Mon frère s’est rendu au Bureau des migrations de Peshawar où l’agent l’a informé que pour obtenir un permis de sortie, ma famille devrait payer 3 000 dollars. C’était bien au-dessus de nos moyens. Lorsque mon frère me l’a annoncé, j’étais dévasté mais pas surpris : il n’est pas rare que des étrangers soient obligés de payer de tels frais. Nous sommes allés voir des amis et des parents pour essayer d’emprunter de l’argent afin de couvrir la somme demandée.

Mais lorsque mon frère est retourné au Bureau, le fonctionnaire avec lequel il s’était entretenu était parti et un nouvel agent avait pris sa place. Le second fonctionnaire a exigé 5 000 dollars. Il a dit que si nous payions, il pouvait garantir que ma famille embarquerait sur son vol.

Quel choix avions-nous ? Nous devions essayer de trouver l’argent.

L’agent a accompagné ma famille de Peshawar jusqu’à l’aéroport d’Islamabad. Il les a fait passer les contrôles de sécurité et les a conduits à la porte d’embarquement, où ma femme et mes enfants ont pris leur premier vol.

J’ai attendu toute la nuit pour savoir s’ils avaient embarqué, et mon frère m’a finalement confirmé qu’ils étaient en route. Le 13 juin à 10 heures du matin, j’ai attendu anxieusement avec l’équipe de la Croix-Rouge que ma famille franchisse les portes du terminal 1 de l’aéroport St Exupéry. Après huit ans, nous pouvions enfin vivre ensemble en toute sécurité – nous étions si heureux.

Mais nos luttes ne sont pas terminées. Pour l’instant, nous vivons à huit dans un appartement de 30 mètres carrés, un espace très étroit pour une famille de six enfants – trois filles et trois garçons âgés de 2 à 16 ans. La Croix-Rouge française nous a orientés vers un service de logement social pour faire une demande d’appartement plus grand, mais nous ne savons pas si et quand nous pourrons déménager. Ma femme a demandé son permis de séjour, mais elle doit apprendre le français et trouver une formation professionnelle avant de pouvoir commencer à travailler. Nous devons également inscrire nos enfants à l’école et trouver des moyens de couvrir l’augmentation de nos dépenses. Les enfants sont impatients d’étudier, d’avoir leur propre lit et d’apprendre le français pour se faire de nouveaux amis.

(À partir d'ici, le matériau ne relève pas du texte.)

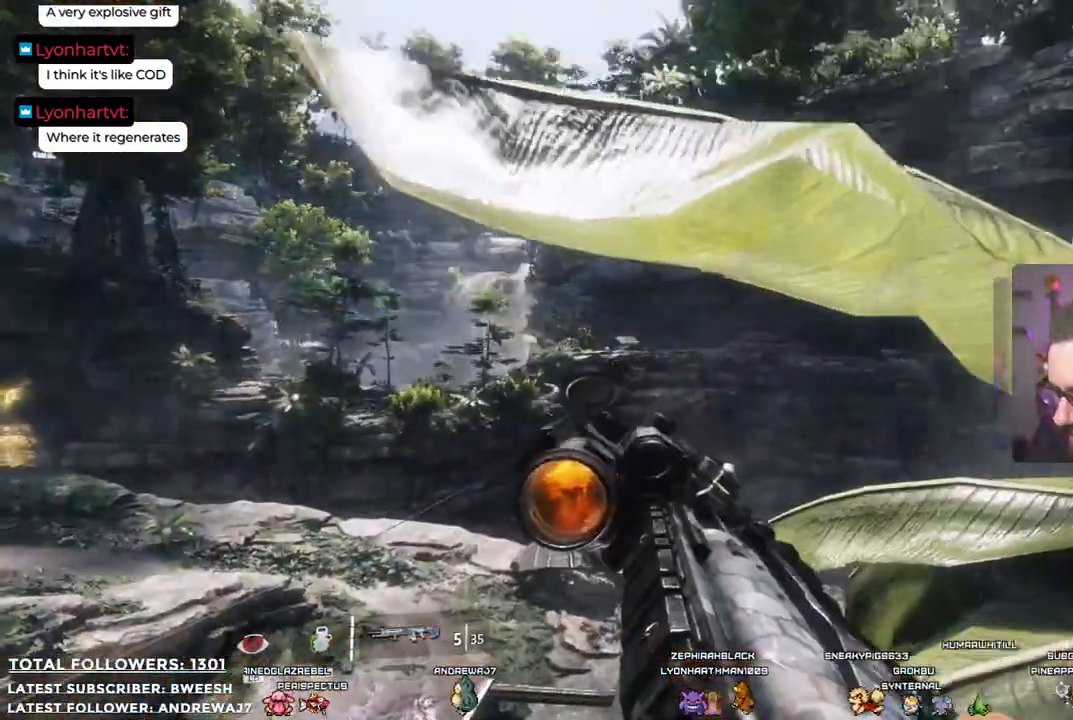
{"buttons": [], "left_stick": "down", "right_stick": "center", "events": [[401, "Y", "down"], [451, "Y", "up"]]}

Nous sommes prêts à commencer notre nouvelle vie en tant que famille, mais la route est longue. Pour les nouvelles familles qui arrivent, il est important d’assurer les besoins essentiels comme la nourriture et le logement, mais aussi l’accès aux services sociaux, aux soins de santé et à l’éducation. Il s’agit de systèmes complexes avec beaucoup de paperasserie, surtout pour les nouveaux arrivants dans le pays. Les familles comme la nôtre sont tellement heureuses d’être ici et de se retrouver, mais nous devons aussi faire face aux réalités de la reconstruction de nos vies et d’un avenir dans un nouvel endroit.

Pour l’instant, nous devons encore relever de nombreux défis pour devenir complètement autonomes, et il faudra du temps avant que nous soyons vraiment installés dans notre nouvelle communauté.